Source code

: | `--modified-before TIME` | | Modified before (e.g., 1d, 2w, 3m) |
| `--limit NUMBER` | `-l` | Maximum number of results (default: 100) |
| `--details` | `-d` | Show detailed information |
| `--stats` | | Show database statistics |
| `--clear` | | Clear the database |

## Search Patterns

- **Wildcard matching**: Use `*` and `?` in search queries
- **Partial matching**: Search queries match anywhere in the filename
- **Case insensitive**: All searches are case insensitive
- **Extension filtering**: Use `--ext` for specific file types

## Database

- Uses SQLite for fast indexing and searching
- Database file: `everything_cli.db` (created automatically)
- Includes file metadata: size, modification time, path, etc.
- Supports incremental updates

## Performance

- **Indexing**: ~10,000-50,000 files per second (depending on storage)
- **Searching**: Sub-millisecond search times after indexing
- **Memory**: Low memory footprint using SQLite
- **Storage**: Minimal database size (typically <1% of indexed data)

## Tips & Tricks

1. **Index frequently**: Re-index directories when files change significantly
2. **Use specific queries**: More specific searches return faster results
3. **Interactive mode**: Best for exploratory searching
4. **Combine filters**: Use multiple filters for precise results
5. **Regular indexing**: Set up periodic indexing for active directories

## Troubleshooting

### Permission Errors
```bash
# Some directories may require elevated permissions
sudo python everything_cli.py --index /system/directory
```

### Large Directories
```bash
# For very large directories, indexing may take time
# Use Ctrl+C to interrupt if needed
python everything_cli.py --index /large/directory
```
◆ ◆ ◆
What to do: A verbatim copy of the listing is to be returned in full.

Result of the exercise:
Source code

: | `--modified-before TIME` | | Modified before (e.g., 1d, 2w, 3m) |
| `--limit NUMBER` | `-l` | Maximum number of results (default: 100) |
| `--details` | `-d` | Show detailed information |
| `--stats` | | Show database statistics |
| `--clear` | | Clear the database |

## Search Patterns

- **Wildcard matching**: Use `*` and `?` in search queries
- **Partial matching**: Search queries match anywhere in the filename
- **Case insensitive**: All searches are case insensitive
- **Extension filtering**: Use `--ext` for specific file types

## Database

- Uses SQLite for fast indexing and searching
- Database file: `everything_cli.db` (created automatically)
- Includes file metadata: size, modification time, path, etc.
- Supports incremental updates

## Performance

- **Indexing**: ~10,000-50,000 files per second (depending on storage)
- **Searching**: Sub-millisecond search times after indexing
- **Memory**: Low memory footprint using SQLite
- **Storage**: Minimal database size (typically <1% of indexed data)

## Tips & Tricks

1. **Index frequently**: Re-index directories when files change significantly
2. **Use specific queries**: More specific searches return faster results
3. **Interactive mode**: Best for exploratory searching
4. **Combine filters**: Use multiple filters for precise results
5. **Regular indexing**: Set up periodic indexing for active directories

## Troubleshooting

### Permission Errors
```bash
# Some directories may require elevated permissions
sudo python everything_cli.py --index /system/directory
```

### Large Directories
```bash
# For very large directories, indexing may take time
# Use Ctrl+C to interrupt if needed
python everything_cli.py --index /large/directory
```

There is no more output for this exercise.